What to produce:
Each entry is to be transcribed exactly, with nothing added or dropped.

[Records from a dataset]
|---|
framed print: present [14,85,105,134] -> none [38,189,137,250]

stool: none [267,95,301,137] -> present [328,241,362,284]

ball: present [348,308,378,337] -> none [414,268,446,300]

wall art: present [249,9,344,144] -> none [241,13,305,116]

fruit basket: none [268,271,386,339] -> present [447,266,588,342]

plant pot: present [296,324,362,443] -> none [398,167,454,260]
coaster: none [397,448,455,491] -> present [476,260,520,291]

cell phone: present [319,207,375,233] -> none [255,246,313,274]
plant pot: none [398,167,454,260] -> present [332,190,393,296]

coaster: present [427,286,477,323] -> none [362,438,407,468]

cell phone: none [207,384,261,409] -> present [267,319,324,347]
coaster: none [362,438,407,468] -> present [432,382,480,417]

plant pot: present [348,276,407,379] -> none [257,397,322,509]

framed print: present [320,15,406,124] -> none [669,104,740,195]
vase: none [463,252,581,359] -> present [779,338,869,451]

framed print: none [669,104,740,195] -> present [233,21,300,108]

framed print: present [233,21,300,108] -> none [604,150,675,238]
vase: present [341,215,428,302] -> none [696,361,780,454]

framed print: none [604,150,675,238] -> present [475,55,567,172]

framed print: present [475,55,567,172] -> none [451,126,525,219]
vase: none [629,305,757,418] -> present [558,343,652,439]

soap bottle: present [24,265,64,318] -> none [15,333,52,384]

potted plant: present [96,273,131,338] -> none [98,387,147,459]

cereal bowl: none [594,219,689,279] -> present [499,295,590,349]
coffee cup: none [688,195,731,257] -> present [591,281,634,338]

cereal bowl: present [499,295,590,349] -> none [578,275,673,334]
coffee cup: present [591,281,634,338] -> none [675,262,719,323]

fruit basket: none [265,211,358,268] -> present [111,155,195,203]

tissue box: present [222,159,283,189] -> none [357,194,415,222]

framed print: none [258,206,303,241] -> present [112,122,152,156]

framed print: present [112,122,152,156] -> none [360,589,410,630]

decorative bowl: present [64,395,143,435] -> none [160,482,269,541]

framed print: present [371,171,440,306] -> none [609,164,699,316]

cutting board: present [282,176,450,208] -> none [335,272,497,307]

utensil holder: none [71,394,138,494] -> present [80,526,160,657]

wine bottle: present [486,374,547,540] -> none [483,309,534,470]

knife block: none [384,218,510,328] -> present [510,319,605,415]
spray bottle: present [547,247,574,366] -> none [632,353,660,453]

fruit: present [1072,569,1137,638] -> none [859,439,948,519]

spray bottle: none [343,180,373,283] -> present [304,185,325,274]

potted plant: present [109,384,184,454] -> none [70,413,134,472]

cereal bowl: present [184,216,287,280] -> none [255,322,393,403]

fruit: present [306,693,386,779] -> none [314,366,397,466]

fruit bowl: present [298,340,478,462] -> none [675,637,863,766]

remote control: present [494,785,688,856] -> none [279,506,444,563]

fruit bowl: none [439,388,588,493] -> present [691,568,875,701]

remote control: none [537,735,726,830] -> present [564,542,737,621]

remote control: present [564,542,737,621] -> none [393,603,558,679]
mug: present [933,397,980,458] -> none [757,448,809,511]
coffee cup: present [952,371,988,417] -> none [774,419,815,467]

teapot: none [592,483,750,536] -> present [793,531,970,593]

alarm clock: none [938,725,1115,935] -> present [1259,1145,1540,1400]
|---|
Result for this exercise:
framed print: present [14,85,105,134] -> none [38,189,137,250]

stool: none [267,95,301,137] -> present [328,241,362,284]

ball: present [348,308,378,337] -> none [414,268,446,300]

wall art: present [249,9,344,144] -> none [241,13,305,116]

fruit basket: none [268,271,386,339] -> present [447,266,588,342]

plant pot: present [296,324,362,443] -> none [398,167,454,260]
coaster: none [397,448,455,491] -> present [476,260,520,291]

cell phone: present [319,207,375,233] -> none [255,246,313,274]
plant pot: none [398,167,454,260] -> present [332,190,393,296]

coaster: present [427,286,477,323] -> none [362,438,407,468]

cell phone: none [207,384,261,409] -> present [267,319,324,347]
coaster: none [362,438,407,468] -> present [432,382,480,417]

plant pot: present [348,276,407,379] -> none [257,397,322,509]

framed print: present [320,15,406,124] -> none [669,104,740,195]
vase: none [463,252,581,359] -> present [779,338,869,451]

framed print: none [669,104,740,195] -> present [233,21,300,108]

framed print: present [233,21,300,108] -> none [604,150,675,238]
vase: present [341,215,428,302] -> none [696,361,780,454]

framed print: none [604,150,675,238] -> present [475,55,567,172]

framed print: present [475,55,567,172] -> none [451,126,525,219]
vase: none [629,305,757,418] -> present [558,343,652,439]

soap bottle: present [24,265,64,318] -> none [15,333,52,384]

potted plant: present [96,273,131,338] -> none [98,387,147,459]

cereal bowl: none [594,219,689,279] -> present [499,295,590,349]
coffee cup: none [688,195,731,257] -> present [591,281,634,338]

cereal bowl: present [499,295,590,349] -> none [578,275,673,334]
coffee cup: present [591,281,634,338] -> none [675,262,719,323]

fruit basket: none [265,211,358,268] -> present [111,155,195,203]

tissue box: present [222,159,283,189] -> none [357,194,415,222]

framed print: none [258,206,303,241] -> present [112,122,152,156]

framed print: present [112,122,152,156] -> none [360,589,410,630]

decorative bowl: present [64,395,143,435] -> none [160,482,269,541]

framed print: present [371,171,440,306] -> none [609,164,699,316]

cutting board: present [282,176,450,208] -> none [335,272,497,307]

utensil holder: none [71,394,138,494] -> present [80,526,160,657]

wine bottle: present [486,374,547,540] -> none [483,309,534,470]

knife block: none [384,218,510,328] -> present [510,319,605,415]
spray bottle: present [547,247,574,366] -> none [632,353,660,453]

fruit: present [1072,569,1137,638] -> none [859,439,948,519]

spray bottle: none [343,180,373,283] -> present [304,185,325,274]

potted plant: present [109,384,184,454] -> none [70,413,134,472]

cereal bowl: present [184,216,287,280] -> none [255,322,393,403]

fruit: present [306,693,386,779] -> none [314,366,397,466]

fruit bowl: present [298,340,478,462] -> none [675,637,863,766]

remote control: present [494,785,688,856] -> none [279,506,444,563]

fruit bowl: none [439,388,588,493] -> present [691,568,875,701]

remote control: none [537,735,726,830] -> present [564,542,737,621]

remote control: present [564,542,737,621] -> none [393,603,558,679]
mug: present [933,397,980,458] -> none [757,448,809,511]
coffee cup: present [952,371,988,417] -> none [774,419,815,467]

teapot: none [592,483,750,536] -> present [793,531,970,593]

alarm clock: none [938,725,1115,935] -> present [1259,1145,1540,1400]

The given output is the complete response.